A genus-zero surface with bounded curvature enclosing less volume than the unit sphere

TL;DR

This paper constructs smooth, genus-zero surfaces with bounded principal curvatures in three-dimensional space that enclose less volume than the unit sphere, challenging the assumption that the sphere minimizes volume under curvature constraints.

Contribution

It provides the first explicit family of such surfaces demonstrating they can enclose less volume than the sphere, answering a longstanding folklore question.

Findings

Constructed a family of bounded, smooth genus-zero surfaces with principal curvatures in [-1,1]
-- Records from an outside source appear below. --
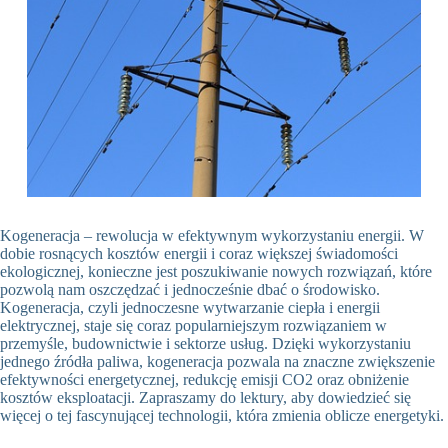
Kogeneracja – rewolucja w efektywnym wykorzystaniu energii. W
dobie rosnących kosztów energii i coraz większej świadomości
ekologicznej, konieczne jest poszukiwanie nowych rozwiązań, które
pozwolą nam oszczędzać i jednocześnie dbać o środowisko.
Kogeneracja, czyli jednoczesne wytwarzanie ciepła i energii
elektrycznej, staje się coraz popularniejszym rozwiązaniem w
przemyśle, budownictwie i sektorze usług. Dzięki wykorzystaniu
jednego źródła paliwa, kogeneracja pozwala na znaczne zwiększenie
efektywności energetycznej, redukcję emisji CO2 oraz obniżenie
kosztów eksploatacji. Zapraszamy do lektury, aby dowiedzieć się
więcej o tej fascynującej technologii, która zmienia oblicze energetyki.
Showed these surfaces can enclose less volume than the unit sphere in D

Confirmed the sphere does not minimize volume among such surfaces

Abstract

We produce a family of bodies in $\mathbb R^3$ parameterized by $\varepsilon > 0$, each bounded by a smooth topological sphere with principal curvatures in $[-1, 1]$, and having volume arbitrarily close to $ 16 - 4\sqrt 3 + \left(10 \sqrt 3 - 14\right) \pi - \left(\frac{10}{3} - \sqrt 3\right) \pi^2 \approx 3.70.$ Thus, in contrast to the two-dimensional case, the unit sphere (which bounds a ball of volume $\frac{4 }{ 3} \pi \approx 4.19$) does not enclose the minimal volume among all smooth spheres in $\mathbb R^3$ with principal curvatures in $[-1,1]$. This answers a folklore question of Dmitri Burago and Anton Petrunin.